Der Alptraum ist nicht so weit weg, wie es scheint. Peking hat eine sozialistische Planwirtschaft in einen dezentralisierten Dynamo verwandelt, und das mit einem so einfachen wie wirksamen Mittel: Es hat seinen Beamten auf sämtlichen Ebenen die Freiheit gegeben, das Wirtschaftswachstum anzukurbeln. Mit Steigerungen des Bruttoinlandsprodukts können sich Beamte für die nächste Beförderung qualifizieren.
Sie bekommen Geld in Form von Anteilen an einheimischen Firmen, jemand besorgt ihren Verwandten Arbeit oder besticht sie schlicht und einfach. Natürlich schützen die Beamten "ihre" Unternehmen auch dann vor Strafe, wenn die chinesischen Gerichte gegen diese wegen Verletzung geistigen Eigentums vorgehen.
Auf diese Weise schafft die Verknüpfung von Unternehmensprofiten mit Beamteneinkommen die Grundlage für einen weit verbreiteten Diebstahl von Rechten an geistigem Eigentum durch chinesische Firmen.
Niemand weiß, welches Ausmaß der Diebstahl geistigen Eigentums in China annehmen wird. Als das Land im Jahr 2001 der Welthandelsorganisation beitrat, verlangte die WTO von China, die wirtschaftlichen Interventionen auf die einheimische Finanzpolitik, Gesetze und branchenbezogene Vorschriften zu beschränken.

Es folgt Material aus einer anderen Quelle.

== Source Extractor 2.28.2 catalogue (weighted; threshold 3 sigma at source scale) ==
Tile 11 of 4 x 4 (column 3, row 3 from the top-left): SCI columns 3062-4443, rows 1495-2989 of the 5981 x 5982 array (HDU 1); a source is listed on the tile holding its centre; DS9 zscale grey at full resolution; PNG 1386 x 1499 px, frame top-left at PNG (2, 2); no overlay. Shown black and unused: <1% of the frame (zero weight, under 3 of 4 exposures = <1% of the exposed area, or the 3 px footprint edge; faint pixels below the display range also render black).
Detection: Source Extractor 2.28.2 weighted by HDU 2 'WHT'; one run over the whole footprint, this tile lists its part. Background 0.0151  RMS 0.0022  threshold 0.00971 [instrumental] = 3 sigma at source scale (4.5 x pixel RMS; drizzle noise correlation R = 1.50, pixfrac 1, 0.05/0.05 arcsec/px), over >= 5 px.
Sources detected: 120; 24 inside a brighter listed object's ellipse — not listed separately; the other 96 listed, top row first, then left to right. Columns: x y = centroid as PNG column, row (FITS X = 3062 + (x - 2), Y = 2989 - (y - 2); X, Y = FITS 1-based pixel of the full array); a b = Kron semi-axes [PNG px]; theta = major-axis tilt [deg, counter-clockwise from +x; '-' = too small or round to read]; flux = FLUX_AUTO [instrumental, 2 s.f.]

Zudem ergreift die chinesische Regierung erste Schritte, geistiges Eigentum zu respektieren und durch eigene Gerichte zu schützen.
Der Zentralregierung fällt es schwer, notwendige Veränderungen durchzusetzen, da sie, im Gegensatz zu früheren Reformen, hohen Beamten im ganzen Land Geld wegnehmen müsste.